Water mill, Holycross, Co. Tipperary
Co. Tipperary |
Mills
Above the doorway of this two-storey mill building on the western bank of the River Suir, a carved grotesque human head stares out from the stonework.
It appears to be a modern insertion, which raises its own quiet questions: why put it there, and what, exactly, is it mimicking? The building itself is a rectangular structure measuring roughly 6.63 metres by 11 metres, with walls 0.6 metres thick, aligned northwest to southeast and sitting just west of the monastic complex at Holycross. It has been heavily repointed and repaired over the years, and most of its windows are modern rebuilds with later surrounds and lintels, giving it the slightly ambiguous quality of a building that is old in outline but extensively renewed in detail.
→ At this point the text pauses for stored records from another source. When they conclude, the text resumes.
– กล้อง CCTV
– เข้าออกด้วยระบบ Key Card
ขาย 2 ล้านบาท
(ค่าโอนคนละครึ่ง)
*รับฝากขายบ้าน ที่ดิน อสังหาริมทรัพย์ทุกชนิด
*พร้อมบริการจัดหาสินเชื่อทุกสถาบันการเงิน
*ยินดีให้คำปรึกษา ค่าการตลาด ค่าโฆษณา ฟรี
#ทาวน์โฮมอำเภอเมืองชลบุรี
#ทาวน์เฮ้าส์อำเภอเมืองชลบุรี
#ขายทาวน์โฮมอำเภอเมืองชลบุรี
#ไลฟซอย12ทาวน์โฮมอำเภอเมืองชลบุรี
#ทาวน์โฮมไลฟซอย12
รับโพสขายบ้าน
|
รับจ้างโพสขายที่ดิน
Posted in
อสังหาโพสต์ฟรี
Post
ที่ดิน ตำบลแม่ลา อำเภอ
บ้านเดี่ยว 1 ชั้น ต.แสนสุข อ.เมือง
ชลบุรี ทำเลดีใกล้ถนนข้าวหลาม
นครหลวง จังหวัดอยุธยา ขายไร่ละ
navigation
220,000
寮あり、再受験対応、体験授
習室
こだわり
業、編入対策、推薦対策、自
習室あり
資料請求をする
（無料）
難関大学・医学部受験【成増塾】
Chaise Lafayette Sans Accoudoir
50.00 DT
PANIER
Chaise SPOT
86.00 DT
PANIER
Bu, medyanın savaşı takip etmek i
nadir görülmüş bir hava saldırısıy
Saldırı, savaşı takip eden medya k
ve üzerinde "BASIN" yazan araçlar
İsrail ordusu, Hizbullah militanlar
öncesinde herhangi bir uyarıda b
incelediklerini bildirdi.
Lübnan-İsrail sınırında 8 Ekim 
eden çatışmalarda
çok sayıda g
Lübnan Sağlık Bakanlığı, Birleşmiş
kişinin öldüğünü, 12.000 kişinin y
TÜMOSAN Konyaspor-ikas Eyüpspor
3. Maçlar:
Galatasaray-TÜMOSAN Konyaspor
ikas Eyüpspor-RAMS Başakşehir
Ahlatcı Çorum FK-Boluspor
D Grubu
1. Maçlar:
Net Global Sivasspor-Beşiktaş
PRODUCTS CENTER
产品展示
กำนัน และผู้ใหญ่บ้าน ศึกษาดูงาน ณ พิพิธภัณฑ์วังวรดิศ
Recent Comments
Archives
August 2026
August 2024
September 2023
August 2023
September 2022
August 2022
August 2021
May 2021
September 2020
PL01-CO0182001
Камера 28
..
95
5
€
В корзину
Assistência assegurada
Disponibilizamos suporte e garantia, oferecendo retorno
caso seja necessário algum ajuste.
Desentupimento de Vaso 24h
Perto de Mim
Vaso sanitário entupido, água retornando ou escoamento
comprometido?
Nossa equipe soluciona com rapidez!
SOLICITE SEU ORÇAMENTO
What makes the mill's working mechanism immediately legible is the millrace, a channel cut to divert river water, which runs parallel to the Suir before passing the southeast gable. From that gable, a wooden undershot mill-wheel, meaning one driven by water striking its lower blades rather than flowing over the top, projects outward through an opening of roughly 0.6 metres square. The Civil Survey of 1654 to 1656 records that the lands of Holycross supported two or three grinding mills and a tucking mill, the latter being a fulling mill used to clean and thicken woven cloth by pounding it in water. Whether this surviving structure is continuous with any of those recorded mills is not certain, but the documentary evidence establishes that milling was already a significant industrial activity on these lands in the mid-seventeenth century, almost certainly sustained by the same river that still runs alongside the building today.